Per-instance keypoint data:
━━━━━━━━━━━━━━━━━━━━━━━━━━━━━━

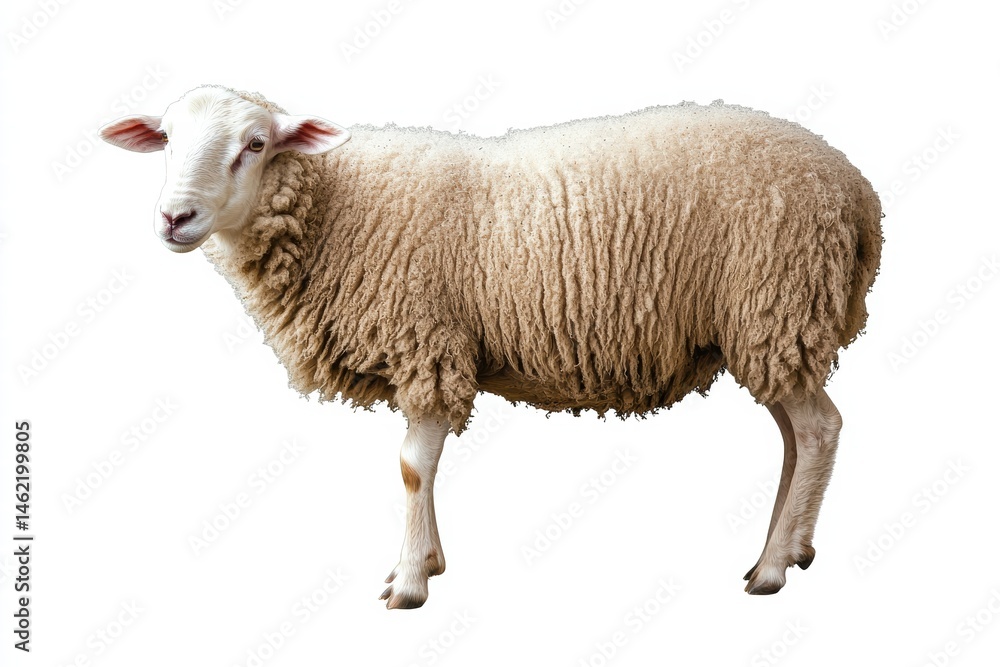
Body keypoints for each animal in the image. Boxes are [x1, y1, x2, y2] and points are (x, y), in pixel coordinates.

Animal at [99, 84, 883, 608]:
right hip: (772, 329)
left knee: (820, 428)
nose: (174, 218)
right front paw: (428, 560)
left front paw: (410, 580)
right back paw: (791, 546)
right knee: (794, 434)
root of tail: (856, 191)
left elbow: (412, 466)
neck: (338, 208)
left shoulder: (428, 342)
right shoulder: (433, 350)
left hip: (775, 304)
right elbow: (420, 468)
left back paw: (773, 566)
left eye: (255, 144)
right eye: (166, 140)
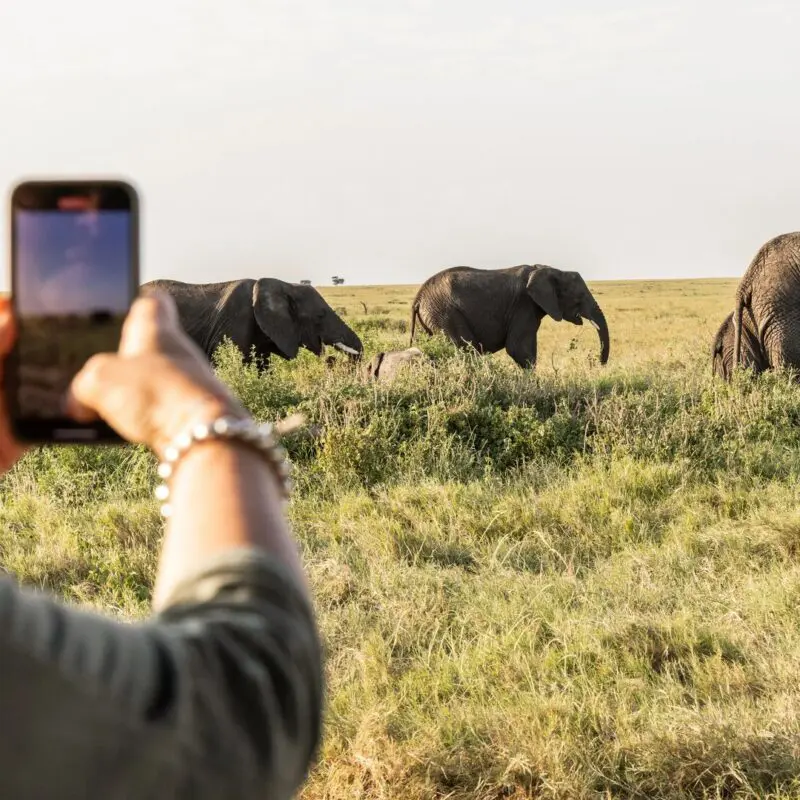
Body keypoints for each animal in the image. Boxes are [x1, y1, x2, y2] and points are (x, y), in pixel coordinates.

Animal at [409, 264, 609, 368]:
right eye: (580, 296)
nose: (599, 364)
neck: (549, 269)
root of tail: (418, 298)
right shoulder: (524, 305)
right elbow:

━━━━━━━━━━━━━━━━━━━━━━━━━━━━━━

• WHAT TO PRODUCE
The data should be printed again unchanged; leave its pictures out.

• EXPECTED ANSWER
Body keypoints for each animal in the image. Boxes are [x1, y1, x2, y2] and points are (x, y), in pixel coordinates.

Animal at [99, 84, 883, 608]:
right hip: (772, 329)
left knee: (820, 428)
nose: (174, 218)
right front paw: (428, 560)
left front paw: (410, 580)
right back paw: (791, 546)
right knee: (794, 434)
root of tail: (856, 191)
left elbow: (412, 466)
neck: (338, 208)
left shoulder: (428, 342)
right shoulder: (433, 350)
left hip: (775, 304)
right elbow: (420, 468)
left back paw: (773, 566)
left eye: (255, 144)
right eye: (166, 140)
Body keypoints for each animal in the image. Boxes are [x1, y1, x2, y2] and points are (x, y), in pixel coordinates.

Animal at [409, 264, 609, 368]:
right eye: (580, 296)
nose: (599, 364)
neck: (549, 269)
root of tail: (418, 298)
right shoulder: (524, 305)
right elbow:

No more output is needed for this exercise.